Di qui il rilievo che la questione ha poi assunto nella critica letteraria di impostazione psicoanalitica. Per tutto un periodo, infatti, questa critica si era aggrappata alla biografia dell’autore cercando nelle sue nevrosi la chiave di lettura dei suoi testi. Poi, negli ultimi quarant’anni, questo terreno è stato quasi del tutto abbandonato (in Italia continua a frequentarlo solo Gioanola) e la critica psicoanalitica ha di fatto accettato la distinzione fra voce e persona. Infatti, come si fa ad applicare a un testo il metodo della seduta psicoanalitica? Il dialogo fra terapeuta e paziente in cui si forma gradualmente la verità psicoanalitica in questo caso non può svolgersi, e il testo letterario, per di più, in quanto prodotto dell’invenzione, è almeno in parte inattendibile. La ricerca perciò si è indirizzata verso l’obiettivo di distinguere il testo (su cui, si è sostenuto, va concentrata ogni attenzione) dai problemi psicologi del suo autore, che possono talora essere invocati, e solo con molta cautela, a supporto di una tesi critica, ma non fondarla da soli. In Italia ricorderò solo l’indirizzo che fa capo a Stefano Agosti e quello che fa capo a Francesco Orlando. Di Agosti, che muove da Lacan e Derrida, si vedano soprattutto Cinque analisi. Il testo della poesia, 1982, e Modelli psicoanalitici e teoria del testo, 1987, in cui si sostiene che il testo poetico, in quanto ha di specifico (cioè la organizzazione dei significanti), è produzione dell’inconscio e dunque non è riconducibile al momento razionale che determina l’identità empirica e sociale dell’io. Per Orlando (di cui vedi Per una teoria freudiana della letteratura,ultima ediz, 1987) l’unico testo di Freud utile alla critica psicoanalitica è quello sui motti di spirito, i quali possono essere valutati e considerati nella loro specificità esclusivamente per il tasso figurale che contengono, come accade per lo specifico letterario dei testi poetici.
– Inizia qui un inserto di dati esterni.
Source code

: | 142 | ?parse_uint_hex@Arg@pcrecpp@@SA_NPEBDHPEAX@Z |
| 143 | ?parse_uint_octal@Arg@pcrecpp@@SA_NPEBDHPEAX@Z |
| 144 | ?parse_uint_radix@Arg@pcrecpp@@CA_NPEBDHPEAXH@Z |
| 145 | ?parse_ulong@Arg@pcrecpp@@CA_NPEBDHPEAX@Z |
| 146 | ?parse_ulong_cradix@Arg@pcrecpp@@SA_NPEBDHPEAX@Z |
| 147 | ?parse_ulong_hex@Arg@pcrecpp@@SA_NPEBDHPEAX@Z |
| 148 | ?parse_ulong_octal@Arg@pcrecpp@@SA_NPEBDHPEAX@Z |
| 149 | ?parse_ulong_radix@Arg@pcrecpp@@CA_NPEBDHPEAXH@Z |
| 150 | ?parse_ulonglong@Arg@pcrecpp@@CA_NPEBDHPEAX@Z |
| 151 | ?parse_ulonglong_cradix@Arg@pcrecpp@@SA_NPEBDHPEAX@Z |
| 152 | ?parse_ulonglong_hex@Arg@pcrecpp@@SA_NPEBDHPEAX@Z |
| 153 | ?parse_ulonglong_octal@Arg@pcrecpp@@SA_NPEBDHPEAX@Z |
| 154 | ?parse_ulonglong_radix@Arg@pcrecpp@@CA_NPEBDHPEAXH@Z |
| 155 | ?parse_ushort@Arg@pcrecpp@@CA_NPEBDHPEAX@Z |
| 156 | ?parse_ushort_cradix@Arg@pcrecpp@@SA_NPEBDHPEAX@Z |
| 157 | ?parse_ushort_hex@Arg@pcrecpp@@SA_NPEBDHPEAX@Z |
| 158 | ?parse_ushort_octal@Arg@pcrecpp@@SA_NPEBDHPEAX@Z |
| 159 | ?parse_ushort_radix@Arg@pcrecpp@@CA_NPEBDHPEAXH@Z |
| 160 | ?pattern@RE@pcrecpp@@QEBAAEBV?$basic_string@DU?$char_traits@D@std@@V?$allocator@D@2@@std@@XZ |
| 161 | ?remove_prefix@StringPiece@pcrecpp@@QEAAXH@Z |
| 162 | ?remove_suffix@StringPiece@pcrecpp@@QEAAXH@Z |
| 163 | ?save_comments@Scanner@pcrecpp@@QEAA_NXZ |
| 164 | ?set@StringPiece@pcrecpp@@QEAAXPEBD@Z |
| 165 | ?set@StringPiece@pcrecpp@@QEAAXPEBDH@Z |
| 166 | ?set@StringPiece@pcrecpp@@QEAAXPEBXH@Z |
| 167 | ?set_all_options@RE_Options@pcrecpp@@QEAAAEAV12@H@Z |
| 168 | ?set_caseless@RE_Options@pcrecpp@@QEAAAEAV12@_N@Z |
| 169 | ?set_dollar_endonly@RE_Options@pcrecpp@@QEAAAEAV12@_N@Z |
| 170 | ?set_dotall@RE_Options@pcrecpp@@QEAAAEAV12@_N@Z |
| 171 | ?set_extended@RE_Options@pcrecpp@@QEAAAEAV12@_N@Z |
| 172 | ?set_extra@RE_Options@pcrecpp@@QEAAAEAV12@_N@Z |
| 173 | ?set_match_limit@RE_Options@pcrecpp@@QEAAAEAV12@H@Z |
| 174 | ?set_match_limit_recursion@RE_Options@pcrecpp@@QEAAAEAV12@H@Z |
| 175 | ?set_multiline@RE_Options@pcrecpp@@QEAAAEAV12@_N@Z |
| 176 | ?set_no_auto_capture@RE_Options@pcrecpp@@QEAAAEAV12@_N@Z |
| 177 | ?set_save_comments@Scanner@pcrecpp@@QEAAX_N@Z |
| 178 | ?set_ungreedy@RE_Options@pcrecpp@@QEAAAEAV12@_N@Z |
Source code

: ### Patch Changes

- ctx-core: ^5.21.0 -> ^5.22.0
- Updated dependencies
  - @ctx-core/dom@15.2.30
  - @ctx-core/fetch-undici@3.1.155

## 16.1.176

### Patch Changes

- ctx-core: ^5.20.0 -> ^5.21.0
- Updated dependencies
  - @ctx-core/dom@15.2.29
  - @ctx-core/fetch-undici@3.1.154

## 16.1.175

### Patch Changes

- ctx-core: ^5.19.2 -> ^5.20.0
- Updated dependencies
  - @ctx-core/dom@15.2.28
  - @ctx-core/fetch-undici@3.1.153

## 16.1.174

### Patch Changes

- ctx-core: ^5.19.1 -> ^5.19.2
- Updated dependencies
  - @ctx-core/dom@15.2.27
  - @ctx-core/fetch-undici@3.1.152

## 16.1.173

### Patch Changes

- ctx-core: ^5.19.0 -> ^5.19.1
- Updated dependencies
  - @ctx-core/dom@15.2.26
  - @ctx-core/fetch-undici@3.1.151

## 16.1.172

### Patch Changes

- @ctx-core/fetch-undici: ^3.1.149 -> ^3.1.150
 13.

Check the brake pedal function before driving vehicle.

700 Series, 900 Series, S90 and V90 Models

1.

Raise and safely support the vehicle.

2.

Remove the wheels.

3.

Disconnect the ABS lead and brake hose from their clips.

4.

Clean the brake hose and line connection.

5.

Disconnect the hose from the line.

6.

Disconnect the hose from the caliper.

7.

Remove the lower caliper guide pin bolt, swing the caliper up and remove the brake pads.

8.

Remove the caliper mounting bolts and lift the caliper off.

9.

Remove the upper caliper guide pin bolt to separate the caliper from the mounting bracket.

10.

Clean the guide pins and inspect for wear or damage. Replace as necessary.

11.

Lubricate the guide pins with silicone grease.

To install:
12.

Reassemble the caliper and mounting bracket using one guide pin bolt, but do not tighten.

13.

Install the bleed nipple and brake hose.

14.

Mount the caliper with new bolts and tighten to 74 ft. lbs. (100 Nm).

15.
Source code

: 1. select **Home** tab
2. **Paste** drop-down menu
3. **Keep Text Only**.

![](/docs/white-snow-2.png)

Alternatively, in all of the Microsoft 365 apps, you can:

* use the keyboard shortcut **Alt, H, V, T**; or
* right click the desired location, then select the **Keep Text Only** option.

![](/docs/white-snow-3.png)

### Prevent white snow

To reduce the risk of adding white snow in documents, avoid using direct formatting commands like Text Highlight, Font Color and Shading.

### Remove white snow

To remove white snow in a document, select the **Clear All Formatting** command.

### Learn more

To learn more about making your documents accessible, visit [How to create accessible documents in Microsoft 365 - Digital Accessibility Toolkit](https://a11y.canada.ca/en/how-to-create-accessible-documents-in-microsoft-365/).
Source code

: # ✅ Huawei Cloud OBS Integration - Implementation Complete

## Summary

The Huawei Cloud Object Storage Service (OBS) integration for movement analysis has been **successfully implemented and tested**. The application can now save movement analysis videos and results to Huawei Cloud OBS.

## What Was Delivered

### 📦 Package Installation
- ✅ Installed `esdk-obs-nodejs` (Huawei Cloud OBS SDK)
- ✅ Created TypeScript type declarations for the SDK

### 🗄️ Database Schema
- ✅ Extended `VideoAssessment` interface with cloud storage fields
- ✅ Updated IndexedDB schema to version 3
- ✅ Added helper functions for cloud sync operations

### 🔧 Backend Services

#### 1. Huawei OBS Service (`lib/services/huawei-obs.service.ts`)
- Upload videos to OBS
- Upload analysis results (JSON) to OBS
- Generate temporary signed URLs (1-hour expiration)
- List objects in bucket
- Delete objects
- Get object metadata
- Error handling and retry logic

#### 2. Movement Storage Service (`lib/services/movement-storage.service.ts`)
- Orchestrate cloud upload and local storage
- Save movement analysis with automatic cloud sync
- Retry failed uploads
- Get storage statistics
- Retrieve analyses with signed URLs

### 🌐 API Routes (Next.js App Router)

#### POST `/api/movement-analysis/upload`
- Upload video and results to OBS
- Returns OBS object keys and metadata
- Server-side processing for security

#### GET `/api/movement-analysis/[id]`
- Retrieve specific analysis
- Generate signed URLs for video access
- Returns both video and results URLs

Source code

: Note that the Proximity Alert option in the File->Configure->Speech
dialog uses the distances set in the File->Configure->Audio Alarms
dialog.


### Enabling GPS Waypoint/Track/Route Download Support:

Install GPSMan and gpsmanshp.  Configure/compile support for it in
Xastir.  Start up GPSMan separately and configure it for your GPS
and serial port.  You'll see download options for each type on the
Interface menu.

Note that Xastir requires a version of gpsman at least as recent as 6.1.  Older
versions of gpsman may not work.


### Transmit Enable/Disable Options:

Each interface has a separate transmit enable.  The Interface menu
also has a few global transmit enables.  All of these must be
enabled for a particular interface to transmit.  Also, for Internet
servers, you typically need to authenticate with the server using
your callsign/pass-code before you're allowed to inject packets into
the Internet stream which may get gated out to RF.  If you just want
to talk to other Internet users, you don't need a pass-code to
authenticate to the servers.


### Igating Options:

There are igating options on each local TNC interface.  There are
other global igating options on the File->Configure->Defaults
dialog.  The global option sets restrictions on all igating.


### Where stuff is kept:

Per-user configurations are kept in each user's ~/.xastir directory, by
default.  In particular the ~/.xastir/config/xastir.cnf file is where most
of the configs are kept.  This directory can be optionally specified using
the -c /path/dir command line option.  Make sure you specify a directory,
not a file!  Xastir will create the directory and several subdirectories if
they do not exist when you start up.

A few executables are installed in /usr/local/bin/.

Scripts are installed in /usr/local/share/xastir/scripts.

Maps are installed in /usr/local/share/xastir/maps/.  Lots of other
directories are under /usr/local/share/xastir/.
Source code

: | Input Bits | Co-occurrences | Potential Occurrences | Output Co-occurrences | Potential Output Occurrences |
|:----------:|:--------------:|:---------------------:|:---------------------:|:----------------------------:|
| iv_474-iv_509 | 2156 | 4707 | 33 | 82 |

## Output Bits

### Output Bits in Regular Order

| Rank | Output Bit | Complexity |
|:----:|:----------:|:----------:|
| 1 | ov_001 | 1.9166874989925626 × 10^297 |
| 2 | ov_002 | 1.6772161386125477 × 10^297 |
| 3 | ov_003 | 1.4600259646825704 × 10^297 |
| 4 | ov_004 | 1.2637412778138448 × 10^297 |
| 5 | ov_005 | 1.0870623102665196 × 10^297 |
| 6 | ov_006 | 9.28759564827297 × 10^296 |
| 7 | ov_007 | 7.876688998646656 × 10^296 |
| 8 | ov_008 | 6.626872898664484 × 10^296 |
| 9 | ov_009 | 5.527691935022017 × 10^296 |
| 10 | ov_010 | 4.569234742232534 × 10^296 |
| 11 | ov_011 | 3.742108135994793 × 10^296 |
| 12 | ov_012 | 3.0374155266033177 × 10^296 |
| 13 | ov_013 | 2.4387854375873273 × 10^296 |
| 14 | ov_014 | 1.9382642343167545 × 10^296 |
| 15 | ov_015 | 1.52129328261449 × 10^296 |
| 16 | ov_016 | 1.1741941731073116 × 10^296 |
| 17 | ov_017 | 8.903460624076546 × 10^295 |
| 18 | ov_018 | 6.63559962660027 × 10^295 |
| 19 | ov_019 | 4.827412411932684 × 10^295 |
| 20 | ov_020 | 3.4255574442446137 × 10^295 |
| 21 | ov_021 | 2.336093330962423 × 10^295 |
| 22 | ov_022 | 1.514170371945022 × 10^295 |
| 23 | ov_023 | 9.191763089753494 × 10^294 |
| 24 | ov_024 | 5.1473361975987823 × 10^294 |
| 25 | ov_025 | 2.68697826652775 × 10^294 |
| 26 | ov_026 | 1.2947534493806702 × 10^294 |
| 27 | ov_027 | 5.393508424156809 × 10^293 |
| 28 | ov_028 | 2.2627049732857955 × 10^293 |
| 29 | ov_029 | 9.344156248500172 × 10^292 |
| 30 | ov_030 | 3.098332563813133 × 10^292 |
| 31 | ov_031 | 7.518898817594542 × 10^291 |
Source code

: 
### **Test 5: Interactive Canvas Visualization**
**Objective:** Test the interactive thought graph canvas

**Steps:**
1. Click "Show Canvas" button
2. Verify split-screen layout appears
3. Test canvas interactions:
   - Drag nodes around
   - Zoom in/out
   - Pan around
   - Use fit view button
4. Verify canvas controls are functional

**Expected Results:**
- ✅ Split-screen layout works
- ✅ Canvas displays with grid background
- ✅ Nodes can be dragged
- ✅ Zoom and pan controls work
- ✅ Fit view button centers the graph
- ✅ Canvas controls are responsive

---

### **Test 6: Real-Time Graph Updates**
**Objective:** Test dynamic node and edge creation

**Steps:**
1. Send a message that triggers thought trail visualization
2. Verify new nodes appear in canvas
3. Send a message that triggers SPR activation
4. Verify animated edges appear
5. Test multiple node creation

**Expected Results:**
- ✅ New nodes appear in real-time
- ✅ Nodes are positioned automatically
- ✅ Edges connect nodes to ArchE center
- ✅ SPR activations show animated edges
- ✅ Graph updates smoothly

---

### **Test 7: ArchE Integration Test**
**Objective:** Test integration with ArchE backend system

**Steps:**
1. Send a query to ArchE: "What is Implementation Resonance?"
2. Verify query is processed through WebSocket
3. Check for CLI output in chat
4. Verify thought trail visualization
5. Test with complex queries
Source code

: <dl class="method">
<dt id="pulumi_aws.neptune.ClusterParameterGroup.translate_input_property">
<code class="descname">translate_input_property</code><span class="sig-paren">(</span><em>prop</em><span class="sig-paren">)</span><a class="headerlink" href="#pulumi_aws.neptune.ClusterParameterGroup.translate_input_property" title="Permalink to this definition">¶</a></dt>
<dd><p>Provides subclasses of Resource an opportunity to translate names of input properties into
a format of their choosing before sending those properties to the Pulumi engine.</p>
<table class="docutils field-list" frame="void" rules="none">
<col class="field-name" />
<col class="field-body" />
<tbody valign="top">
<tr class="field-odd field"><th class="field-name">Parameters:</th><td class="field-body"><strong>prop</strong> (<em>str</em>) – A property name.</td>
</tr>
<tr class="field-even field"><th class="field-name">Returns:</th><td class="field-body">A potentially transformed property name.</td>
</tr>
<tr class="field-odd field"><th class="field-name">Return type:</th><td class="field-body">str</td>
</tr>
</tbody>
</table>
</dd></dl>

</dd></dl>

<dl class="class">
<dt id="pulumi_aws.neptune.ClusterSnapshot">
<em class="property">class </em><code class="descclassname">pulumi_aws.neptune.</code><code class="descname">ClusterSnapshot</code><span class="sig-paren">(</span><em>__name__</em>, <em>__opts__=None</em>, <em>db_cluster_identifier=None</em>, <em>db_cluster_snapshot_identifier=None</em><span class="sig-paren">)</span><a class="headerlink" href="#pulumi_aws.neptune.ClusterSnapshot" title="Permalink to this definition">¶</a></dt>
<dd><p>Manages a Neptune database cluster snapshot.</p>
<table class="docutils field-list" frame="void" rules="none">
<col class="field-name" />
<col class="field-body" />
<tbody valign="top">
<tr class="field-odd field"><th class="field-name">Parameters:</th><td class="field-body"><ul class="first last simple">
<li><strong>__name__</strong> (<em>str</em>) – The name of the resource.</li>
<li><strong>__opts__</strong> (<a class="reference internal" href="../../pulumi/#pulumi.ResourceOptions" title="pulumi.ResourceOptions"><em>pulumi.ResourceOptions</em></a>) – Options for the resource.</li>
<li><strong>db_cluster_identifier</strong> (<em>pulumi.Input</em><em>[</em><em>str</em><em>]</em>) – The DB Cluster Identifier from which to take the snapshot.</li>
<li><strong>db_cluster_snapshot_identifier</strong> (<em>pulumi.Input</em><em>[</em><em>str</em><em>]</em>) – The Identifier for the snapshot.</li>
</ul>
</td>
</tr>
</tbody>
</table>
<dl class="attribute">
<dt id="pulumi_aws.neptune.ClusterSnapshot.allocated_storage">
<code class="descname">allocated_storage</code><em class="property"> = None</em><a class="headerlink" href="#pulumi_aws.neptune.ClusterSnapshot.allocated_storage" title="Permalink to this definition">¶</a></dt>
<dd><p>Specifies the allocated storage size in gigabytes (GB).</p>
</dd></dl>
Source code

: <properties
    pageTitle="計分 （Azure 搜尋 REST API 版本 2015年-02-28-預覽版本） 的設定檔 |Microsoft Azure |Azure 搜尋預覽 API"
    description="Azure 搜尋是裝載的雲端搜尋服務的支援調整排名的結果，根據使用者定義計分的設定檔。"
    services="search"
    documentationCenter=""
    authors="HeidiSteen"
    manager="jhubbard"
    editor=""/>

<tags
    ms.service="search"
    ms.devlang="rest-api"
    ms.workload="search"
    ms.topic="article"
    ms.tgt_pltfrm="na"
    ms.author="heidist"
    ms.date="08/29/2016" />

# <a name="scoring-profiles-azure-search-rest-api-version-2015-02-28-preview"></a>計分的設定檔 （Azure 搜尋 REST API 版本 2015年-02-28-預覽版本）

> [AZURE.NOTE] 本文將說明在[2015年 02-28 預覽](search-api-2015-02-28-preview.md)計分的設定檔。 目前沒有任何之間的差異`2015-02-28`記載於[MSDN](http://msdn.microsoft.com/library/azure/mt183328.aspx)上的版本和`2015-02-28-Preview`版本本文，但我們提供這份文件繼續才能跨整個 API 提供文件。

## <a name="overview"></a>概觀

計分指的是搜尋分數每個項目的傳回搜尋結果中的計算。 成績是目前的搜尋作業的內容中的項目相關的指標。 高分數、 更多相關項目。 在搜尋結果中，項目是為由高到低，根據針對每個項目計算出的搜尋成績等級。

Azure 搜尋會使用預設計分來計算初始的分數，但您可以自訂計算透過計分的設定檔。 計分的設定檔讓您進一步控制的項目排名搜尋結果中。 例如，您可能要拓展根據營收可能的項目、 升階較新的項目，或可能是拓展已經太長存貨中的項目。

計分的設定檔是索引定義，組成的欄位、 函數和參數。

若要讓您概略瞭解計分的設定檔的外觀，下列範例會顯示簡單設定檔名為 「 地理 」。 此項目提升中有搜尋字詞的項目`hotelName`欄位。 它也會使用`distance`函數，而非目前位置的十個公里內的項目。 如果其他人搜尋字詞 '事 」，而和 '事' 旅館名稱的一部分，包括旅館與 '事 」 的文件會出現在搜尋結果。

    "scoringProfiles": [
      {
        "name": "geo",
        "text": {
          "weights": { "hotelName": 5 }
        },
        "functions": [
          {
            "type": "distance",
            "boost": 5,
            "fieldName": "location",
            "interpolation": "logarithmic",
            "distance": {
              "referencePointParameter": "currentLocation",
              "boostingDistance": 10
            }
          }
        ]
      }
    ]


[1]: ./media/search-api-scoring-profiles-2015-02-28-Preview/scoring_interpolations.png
Anche per Orlando, che prende come costante punto di riferimento il Contre Sainte-Breuve, la realtà psicologica dell’autore empirico e delle sue vicende biografiche ha una rilevanza del tutto secondaria (e infatti, pur essendo nipote di Tomasi di Lampedusa, quando ha scritto un libro sul Gattopardo ha volutamente ignorato i dati biografici dell’autore, di cui pure ovviamente disponeva in abbondanza, e si è basato esclusivamente sul testo).
Tutt’altra impostazione ha il grande critico e teorico russo Michail Bactin. Il quale tiene conto piuttosto della storia della ricezione e dell’ininterrotto dialogo attraverso i secoli fra una opera e i suoi lettori. Bachtin afferma che il nostro Shakespeare non è quello dell’età elisabettiana, così come il nostro Dante non è quello medievale o neppure quello di De Sanctis. L’immagine di un autore acquista una profondità che tende ad allontanarsi sempre di più, col passare del tempo, da quella storico-empirica, si carica di messaggi valori e significati di cui originariamente disponeva solo allo stato potenziale e di cui comunque sia l’autore che i suoi contemporanei erano all’oscuro. (Precisamente: «Possiamo dire che né Shakespeare, né i suoi contemporanei conoscevano il “grande Shakespeare” che noi adesso conosciamo. Comprimere nell’età elisabettiana il nostro Shakespeare è assolutamente impossibile», in un saggio ora compreso in L’autore e l’eroe, 1988).
Potrei continuare, ma mi pare che quanto ho scritto possa bastare per dare una idea della complessità del problema critico e teorico implicito nel dibattito sul film di Martone.